SUPPLIED PASSAGE:
William, having successfully served his apprenticeship as a haberdasher and tape manufacturer, went into business and opened a shop named The Spinning Wheel at No. 30, New Row, Thomas Street, and he re-joined the Quakers in 1793 and married Margaret Wright from Co. Wexford. The couple then lived over the shop until William died at the early age of 29 in 1801, leaving three daughters under six and a fourth born later that year.
Mark Eves let the remainder of the Townland, known as Baltracey Farm, to Peter Doyle, a grazier by occupation and a member of the Quaker Community from Carlow in 1792. Included in the area of land was the original Baltracey House, outhouses, barns, stables, pigeon house and also orchards and gardens. A marriage was arranged between William’s daughter, Margaret, and Peter Doyle, and the couple took up residence in Baltracey, though it is not clear in which house. Mark Eves had also obtained the lease of Raheen Old, a neighbouring Townland, in 1794, from Revd Richard Cane, Rector of Larabryan, Maynooth, and two years later made an agreement with Robert (“Robin”) Aylmer of Painstown which would result in the lands reverting to the latter at Mark’s death.
In 1793 the tiny community was shocked by the death in child birth of Margaret Doyle. The couple had been married for less than a year. Margaret’s baby, a daughter, survived and was named Margo.
The trying years of the late 1790s did not pass untroubled for the community. In 1796, when there was considerable Defender activity in the general area, the house of Mark Eves at Baltracey was attacked, which resulted in some damage to his property. It appears that during the attack Mark threatened to shoot at his attackers (he “fired a gun threat”). This was contrary to the laws of his religion, and a committee of Quakers was appointed in March of that year to investigate the matter. In the following August the committee also reported that Peter Doyle of Baltracey and Alexander Wiley of Timahoe kept firearms for the defence of their persons and property, and furthermore, that they had expressed their intentions to use them if necessary. This was not in accordance with the Quaker religion, and both men were expelled.

EXERCISES:
a - Reproduce the Baltracey history word for word, starting at "In 1793 the" and ending at "was named Margo.".
b - According to the Baltracey history, what was included in the land that Mark Eves let to Peter Doyle? List every item.
Work only from the Baltracey history, with no outside knowledge.

EXCERPTED RECORDS:
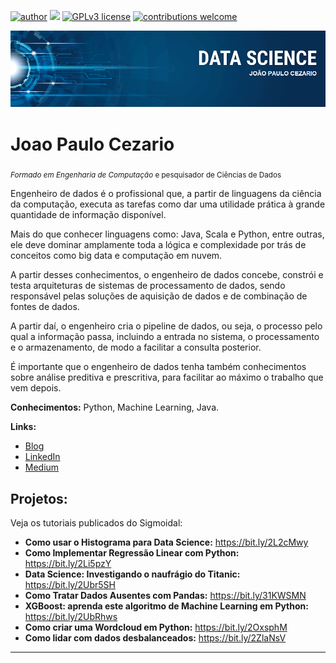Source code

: [![author](https://img.shields.io/badge/author-carlosfab-red.svg)](https://www.linkedin.com/in/carlosfab) [![](https://img.shields.io/badge/python-3.7+-blue.svg)](https://www.python.org/downloads/release/python-365/) [![GPLv3 license](https://img.shields.io/badge/License-GPLv3-blue.svg)](http://perso.crans.org/besson/LICENSE.html) [![contributions welcome](https://img.shields.io/badge/contributions-welcome-brightgreen.svg?style=flat)](https://github.com/carlosfab/data_science/issues)

<p align="center">
  <img src="banner.png" >
</p>

# Joao Paulo Cezario
<sub> *Formado em Engenharia de Computação* e pesquisador de Ciências de Dados</sub>

Engenheiro de dados é o profissional que, a partir de linguagens da ciência da computação, executa as tarefas como dar uma utilidade prática à grande quantidade de informação disponível.

Mais do que conhecer linguagens como: Java, Scala e Python, entre outras, ele deve dominar amplamente toda a lógica e complexidade por trás de conceitos como big data e computação em nuvem.

A partir desses conhecimentos, o engenheiro de dados concebe, constrói e testa arquiteturas de sistemas de processamento de dados, sendo responsável pelas soluções de aquisição de dados e de combinação de fontes de dados.

A partir daí, o engenheiro cria o pipeline de dados, ou seja, o processo pelo qual a informação passa, incluindo a entrada no sistema, o processamento e o armazenamento, de modo a facilitar a consulta posterior.

É importante que o engenheiro de dados tenha também conhecimentos sobre análise preditiva e prescritiva, para facilitar ao máximo o trabalho que vem depois. 

**Conhecimentos:** Python, Machine Learning, Java.

**Links:**
* [Blog](http://sigmoidal.ai)
* [LinkedIn](https://www.linkedin.com/in/carlosfab) 
* [Medium](https://www.medium.com)


## Projetos:
Veja os tutoriais publicados do Sigmoidal:

* **Como usar o Histograma para Data Science:** https://bit.ly/2L2cMwy
* **Como Implementar Regressão Linear com Python:** https://bit.ly/2Li5pzY
* **Data Science: Investigando o naufrágio do Titanic:** https://bit.ly/2Ubr5SH
* **Como Tratar Dados Ausentes com Pandas:** https://bit.ly/31KWSMN
* **XGBoost: aprenda este algoritmo de Machine Learning em Python:** https://bit.ly/2UbRhws
* **Como criar uma Wordcloud em Python:** https://bit.ly/2OxsphM
* **Como lidar com dados desbalanceados:** https://bit.ly/2ZlaNsV

---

PER-TASK OUTPUTS:
a -
In 1793 the tiny community was shocked by the death in child birth of Margaret Doyle. The couple had been married for less than a year. Margaret’s baby, a daughter, survived and was named Margo.

b -
- The original Baltracey House
- Outhouses
- Barns
- Stables
- Pigeon house
- Orchards
- Gardens